Researchers studying a meteorite that fell to Earth in 2000 found that the water in its parent asteroid disappeared soon after the space rock formed, when its insides were still warm.
Asteroids that slammed into Earth several hundred million years after the solar system's birth were thus probably relatively dry, researchers said.
"So, our results suggest that the water [was] supplied to Earth in the period when planets formed rather than the period of late heavy bombardment from 4.1 billion years to 3.8 billion years ago," study lead author Yuki Kimura, of Tohoku University in Japan, told LiveScience.
Kimura and his colleagues analysed the Tagish Lake meteorite, which landed in Canada's Yukon Territory in January 2000.

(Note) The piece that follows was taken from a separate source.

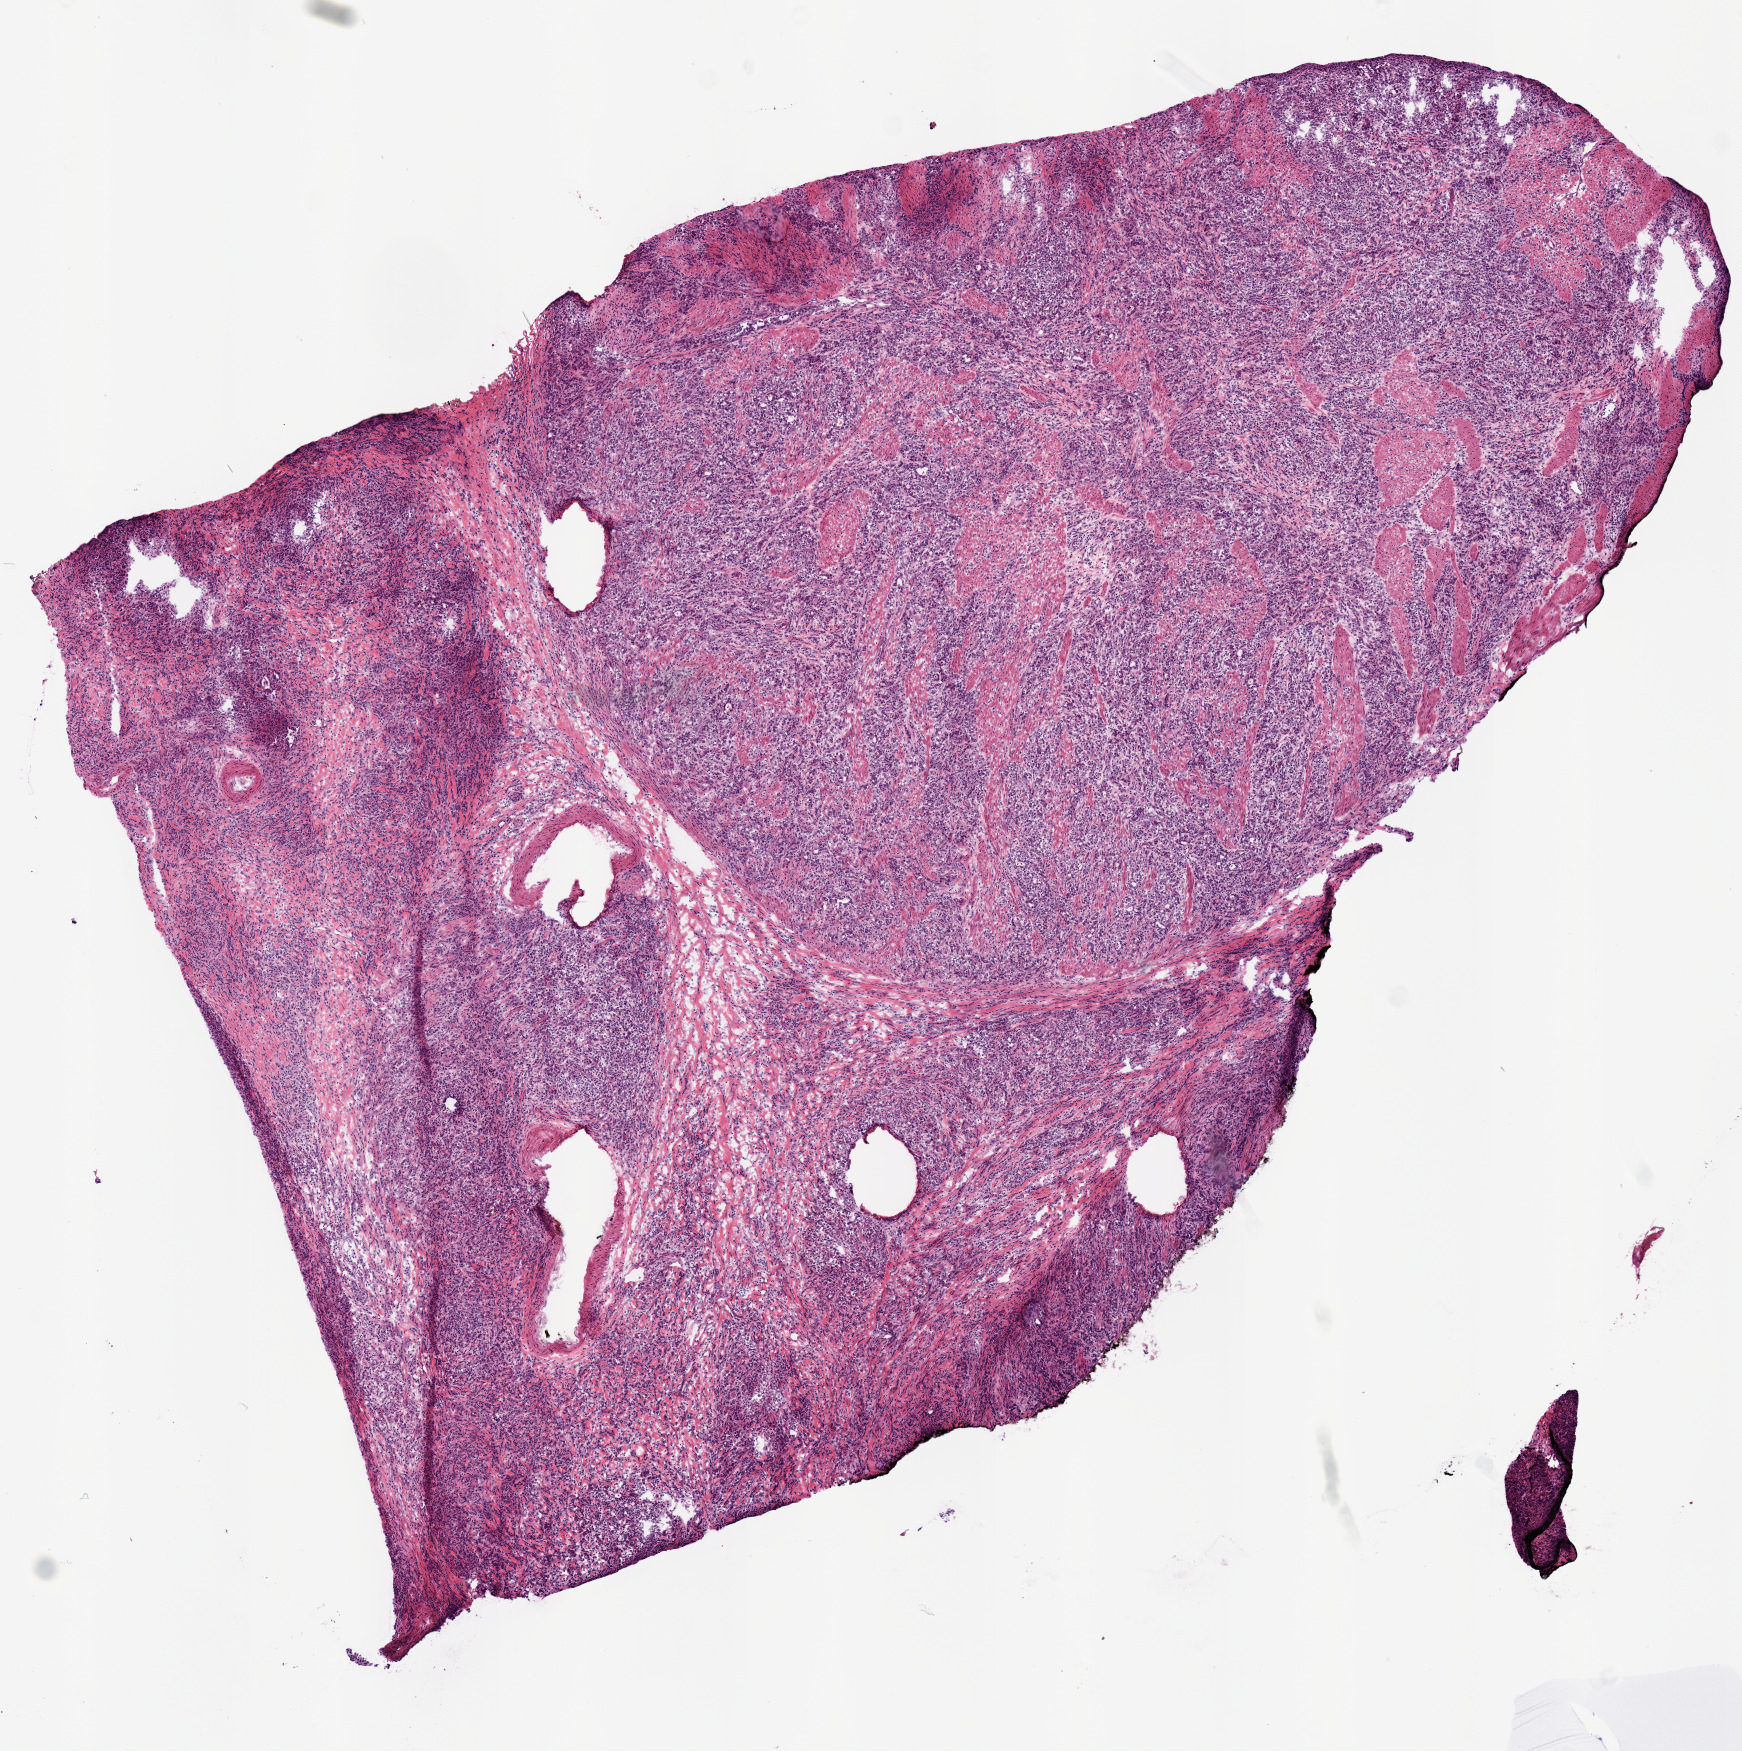
Whole-slide histology image, Hematoxylin and eosin (H&E) stained, whole scanned area (about 6.9 x 6.9 mm, acquisition: 20x scan) shown as a low-resolution overview; frozen section; sample: primary tumour, stomach. Patient: male, age at initial diagnosis 77 years.
Histologic diagnosis: Carcinoma, diffuse type (body of stomach).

The scientists used a transmission electron microscope to observe tiny particles of magnetite, which arranged themselves within the meteorite into three-dimensional "colloidal crystals."
These crystals can be formed during the sublimation of water - the transition of the material directly from ice to vapour - but not during freezing, Kimura said.
This implies that the parent asteroid's bulk water disappeared in the early stages of the solar system's formation, before the space rock's innards had a chance to cool down, he added.
In addition to water, impacts likely delivered to the young Earth organic molecules, the carbon-containing building blocks of life.
Indeed, the colloidal crystals in the Tagish Lake meteorite have an organic layer on their surface, Kimura said.